Serialization
It should now be possible to use any output encoding that is supported by the Java VM, without defining
a custom CharacterSet class. In JDK 1.4, Java allows the application to determine whether
particular characters are encodable using a given character set, and this information is now used to
decide whether to replace the character with a numeric character reference. Because I don't know how
efficient this mechanism is, I still use the old mechanism for character sets that were previously
supported in Saxon, and the mechanism for defining user-defined character sets is still available
for the time being.

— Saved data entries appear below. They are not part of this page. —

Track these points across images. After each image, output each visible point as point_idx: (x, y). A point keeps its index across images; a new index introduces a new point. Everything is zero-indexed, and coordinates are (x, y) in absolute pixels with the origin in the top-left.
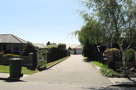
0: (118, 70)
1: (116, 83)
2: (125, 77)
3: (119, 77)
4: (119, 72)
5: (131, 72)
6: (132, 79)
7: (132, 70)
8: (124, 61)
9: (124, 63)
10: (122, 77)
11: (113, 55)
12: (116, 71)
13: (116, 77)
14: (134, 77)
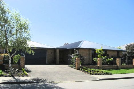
0: (6, 70)
1: (2, 81)
2: (10, 76)
3: (6, 76)
4: (7, 72)
5: (16, 72)
6: (16, 77)
7: (17, 71)
8: (10, 63)
9: (10, 65)
10: (8, 76)
11: (4, 59)
12: (5, 72)
13: (4, 76)
14: (17, 76)
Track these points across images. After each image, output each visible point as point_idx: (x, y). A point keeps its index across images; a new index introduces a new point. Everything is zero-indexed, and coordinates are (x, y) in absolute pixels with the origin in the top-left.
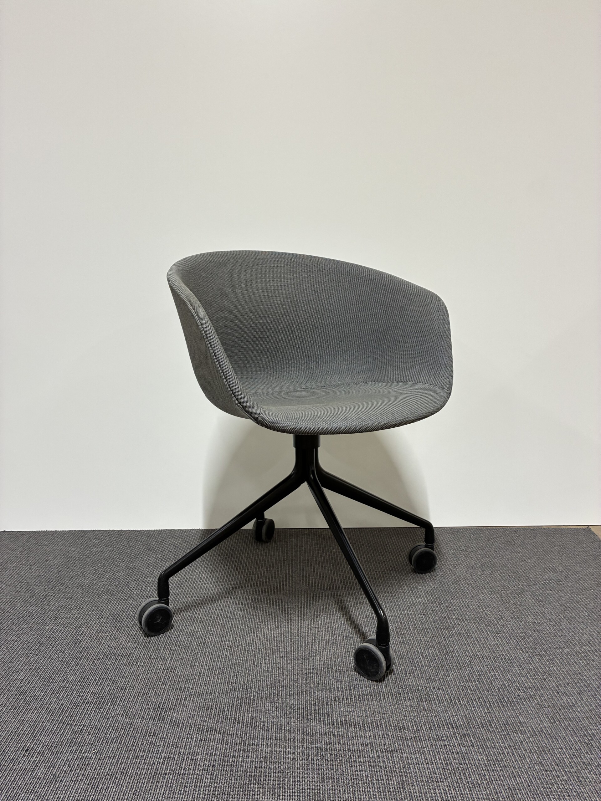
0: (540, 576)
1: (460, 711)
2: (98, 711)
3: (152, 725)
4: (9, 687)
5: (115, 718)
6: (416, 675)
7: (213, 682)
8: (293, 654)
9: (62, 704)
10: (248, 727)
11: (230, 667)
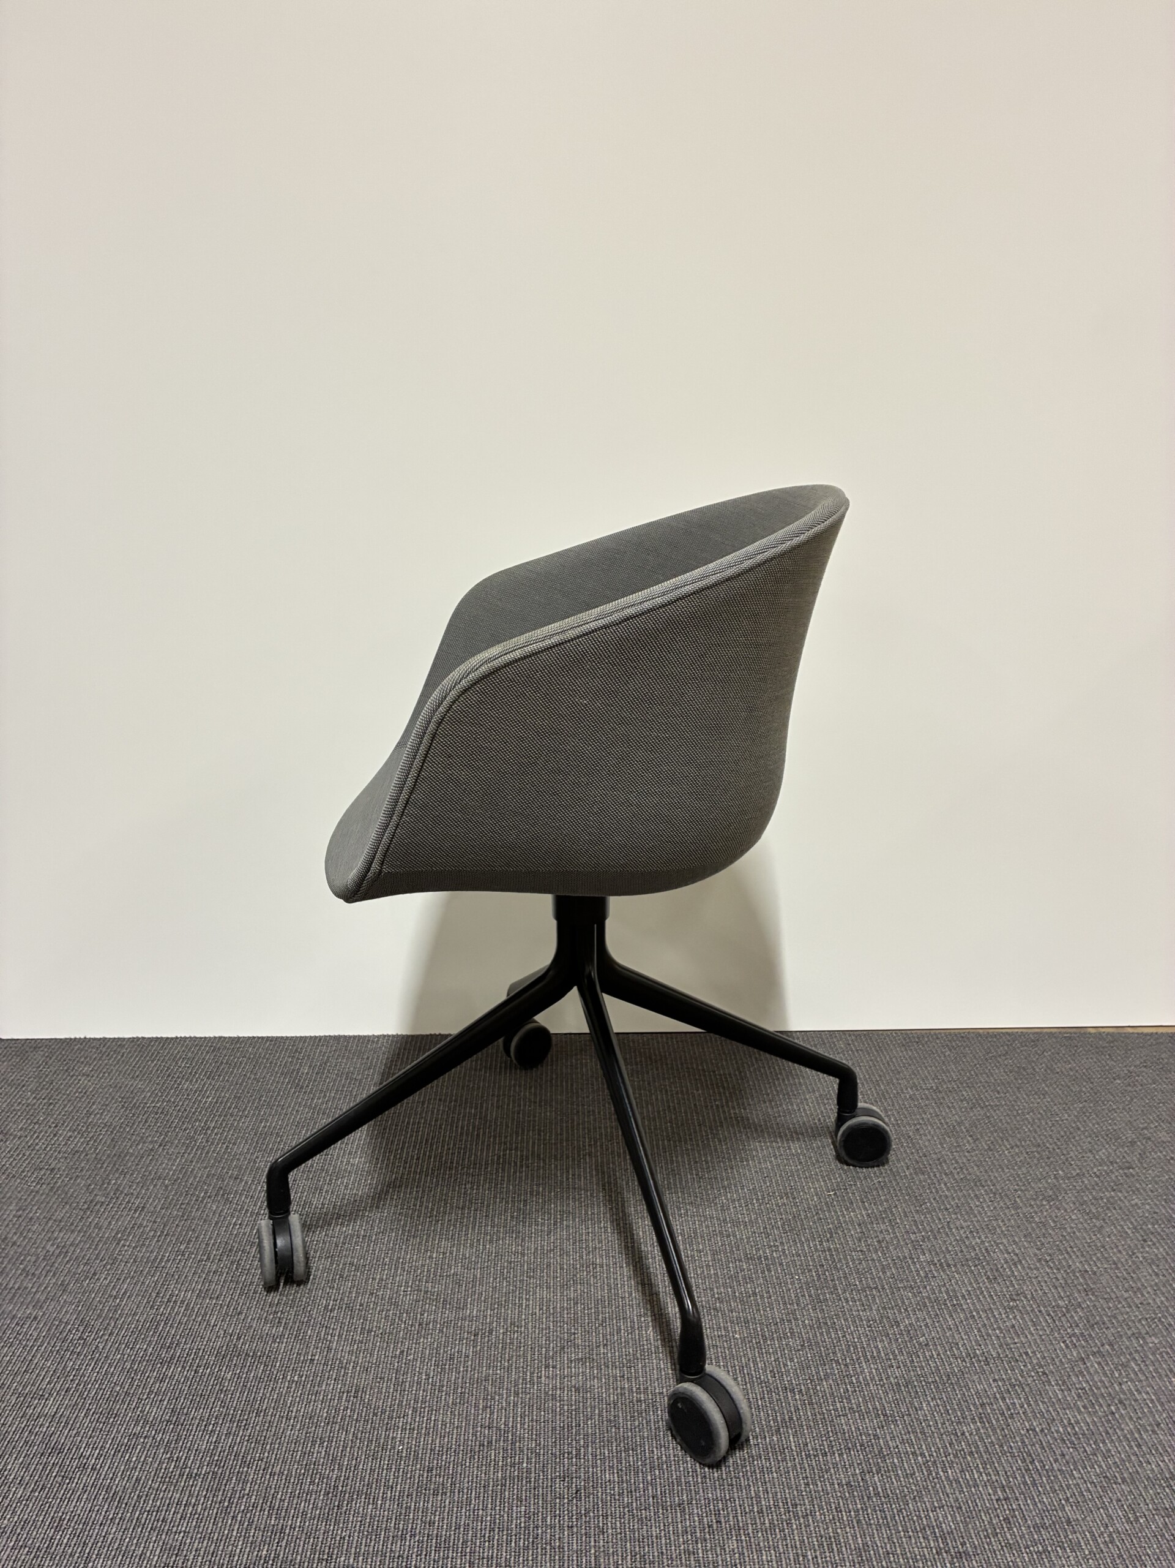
0: (1089, 1154)
1: (948, 1496)
2: (211, 1499)
3: (324, 1533)
4: (27, 1432)
5: (248, 1515)
6: (854, 1406)
7: (444, 1424)
8: (604, 1354)
9: (136, 1480)
10: (520, 1538)
11: (475, 1386)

It has been restricted, however, so that Saxon will only attempt to load a
PluggableCharacterSet for encoding XXX if the output property encoding.XXX="class-name"
is present.
The code now allows for the possibility that character encodings other than UTF-8 and UTF-16 may be capable of encoding supplemental characters (characters whose Unicode codepoints are above 65535). Previously such characters were always output as numeric character references, except when using UTF-8 and UTF-16. A consequence of this is that user-written PluggableCharacterSet implementations must be prepared to categorize such characters.
There are some differences between the character encodings supported by the old java.io package
and the new java.nio package. If the requested encoding is not supported by the java.nio package, then
all non-ASCII characters will be represented using numeric character references. If the encoding is
not supported by the java.io package, then Saxon will revert to using UTF-8 as the actual output
encoding. A list of the character encodings
supported in the java.nio package can be obtained by using the command java net.sf.saxon.charcode.CharacterSetFactory,
with no parameters.
The HTML serialization method should now handle INS and DEL elements correctly.
User-written emitters were not working; the code has been fixed but not tested.